• **TEXTE**
═══

Rubin se donne le temps, l’envergure du conte le permet et il s’autorise même des digressions et des inventions. Les oiseaux du lac Stymphale sont très améliorés dans un sens plus épique, la biche de Cerynie n’est pas celle que l’on connaissait mais Rubin trace Hercule au Vif Argent pour figurer la course du Héros par la barbe qui lui pousse durant sa chasse. Sa vision du sanglier d’Erymanthe dévie aussi largement du thème pour souligner l’humanité fondamentale du demi-dieu : il défend les faibles, les enfants, sa folie lui est imposée, il est profondément, véritablement, radicalement, bon.
L’auteur joue même un «break» dans le récit.
Un équivalent scénaristique à celui d’un single : une respiration rythmique pour permettre au thème du refrain de revenir en force, une subtilité mettant, pour un temps, l’histoire en pause. Le Héros est plongé dans un monde parallèle ou ses aventures sont annulées, ou il doit choisir entre revenir à la réalité désagréable de ses travaux plutôt que de jouir d’une l’illusion de paix familiale.
Ici le thème surgit de force, le parallèle avec Jésus revient par surprise La dernière tentation du Christ de Nikos Kazantzakis vu par Martin Scorcese s’insère comme une variante obligée d’un scénario divin. Pour le profane ce qui est illustré c’est la classique opposition Destin vs Libre Arbitre actualisé en Sécurité vs Liberté. En l’occurrence le Héros n’a pas le choix, sa sécurité est une illusion de liberté, celle-ci doit être gagnée en acceptant son destin.
Une morale mythic ou comic ?
D’autant plus que Rubin est taquin, son histoire est constellée de gags : ainsi Eurysthée monnaye les exploits de son «Hero for hire» en réclamant le «coût de cette prestation de service». L’Hydre a sept têtes mais aussi bien plus (oui c’est d’elle dont vient le nom des affreux de l’Hydra, et non l’inverse les enfants ! ) car ça repousse ces trucs, au désespoir d’un Héros devenant trivial «Putain alors là je suis mal !». Et lorsque l’horreur devient vraiment infernale l’auteur montre Hadès s’acharnant sur les manettes d’un jeu video manipulant Thésée alors que son terrible Cerbère n’est plus qu’un chien chien à sa mémère !
Le chassé croisés entre les Héros est bien négocié, Thésée est proche, sa geste s’entrecroise avec celle du héros principal mais même s’il ne reste pas un élément inutile du récit, l’auteur l’introduit avec son ami dans un pre-break, en fin du volume 1, comme deux stéréotypes figés dans une sorte de double selfie stérile : Hercule & Thésée Vs Hyppolite (rapport à sa ceinture) avec des gladiatrices nommées «Responsabilité & Maturité» donne une interprétation moderne et cliché du Labyrinthe où se perdent habituellement les Héros post-mordernes. Hercule est en proie à la Maturité et se fait traiter de «personnage» par une meute de supermen sans logos hurlant à la «mort aux clichés». Et Thésée est alors plongé dans les affres de la Responsabilité du foyer où les cendres du Héros sont dispersés par le vent abrutissant du conformisme bourgeois. Ici le lecteur se lasse et attend la reprise : fin des breaks, le rythme du mythe revient, la fin est proche !

═══

• **MATÉRIEL FOURNI**
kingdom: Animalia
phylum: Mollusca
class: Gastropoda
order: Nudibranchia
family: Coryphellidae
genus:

═══

• **ÉNONCÉ**
D'après le texte, quels noms portent les gladiatrices qui affrontent Hercule et Thésée ? Les items n'ont aucun lien avec le texte.

• **RÉPONSE ATTENDUE**
Elles s'appellent « Responsabilité » et « Maturité ».